Should the IMF or any other organisation try to keep our governing classes disciplined and restrained because we cannot be seen to live beyond our means? It’s not their job.

They would prescribe the structural reforms — a lot of which are without a shred of doubt, going to impact badly on the ordinary people of this country. There cannot be many complaints on that score, when we have come so far down the road of economy-meltdown.

But at least this bitter pill when swallowed would pay off in the long run if the ruling classes and their fellow high-income conspiratorial friends in the upper echelons of society turn the page on their profligate lifestyles.

Will they? I would not bet on it. There would be nobody holding their feet to the fire, forcing them to be circumspect, not even those who give us the structural adjustment facilities in the international lending agencies. They are lenders and advisors, not matrons helping to run a nanny state.
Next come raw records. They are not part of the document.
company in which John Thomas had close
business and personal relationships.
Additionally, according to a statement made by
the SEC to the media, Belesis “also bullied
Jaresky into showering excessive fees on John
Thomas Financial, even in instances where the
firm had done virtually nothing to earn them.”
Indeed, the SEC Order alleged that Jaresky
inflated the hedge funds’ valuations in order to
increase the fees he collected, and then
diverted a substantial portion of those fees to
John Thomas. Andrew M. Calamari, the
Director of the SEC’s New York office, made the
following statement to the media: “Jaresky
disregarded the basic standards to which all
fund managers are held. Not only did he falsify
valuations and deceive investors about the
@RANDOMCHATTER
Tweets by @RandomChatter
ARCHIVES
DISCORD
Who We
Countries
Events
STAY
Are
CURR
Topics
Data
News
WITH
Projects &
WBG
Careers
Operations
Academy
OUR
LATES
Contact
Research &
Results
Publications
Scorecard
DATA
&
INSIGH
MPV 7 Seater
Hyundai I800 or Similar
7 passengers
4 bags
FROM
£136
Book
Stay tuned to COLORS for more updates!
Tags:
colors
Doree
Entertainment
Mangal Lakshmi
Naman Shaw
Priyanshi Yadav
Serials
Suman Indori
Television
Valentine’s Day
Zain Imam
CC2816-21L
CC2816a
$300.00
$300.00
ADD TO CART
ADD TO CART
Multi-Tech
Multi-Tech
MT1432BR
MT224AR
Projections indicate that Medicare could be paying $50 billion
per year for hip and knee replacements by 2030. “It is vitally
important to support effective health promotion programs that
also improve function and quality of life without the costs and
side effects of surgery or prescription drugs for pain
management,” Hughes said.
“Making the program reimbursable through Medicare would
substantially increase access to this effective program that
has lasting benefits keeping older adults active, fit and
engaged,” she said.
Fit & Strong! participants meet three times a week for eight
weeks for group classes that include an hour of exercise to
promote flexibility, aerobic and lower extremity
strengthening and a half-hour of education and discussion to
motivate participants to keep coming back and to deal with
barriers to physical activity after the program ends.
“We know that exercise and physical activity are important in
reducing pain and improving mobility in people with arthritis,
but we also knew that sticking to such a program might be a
It is somehow expected that the social outcry resulting from the current crisis would help our leaderships — future leaderships — reform. Unfortunately, this writer would not bet on that either.

Once the dust settles on this crisis, who would be there to hold the feet of the ruling elite to the fire? What guarantee would be there that they would not lapse into the state of profligacy that they had always been used to? None. That is the unfortunate reality, period.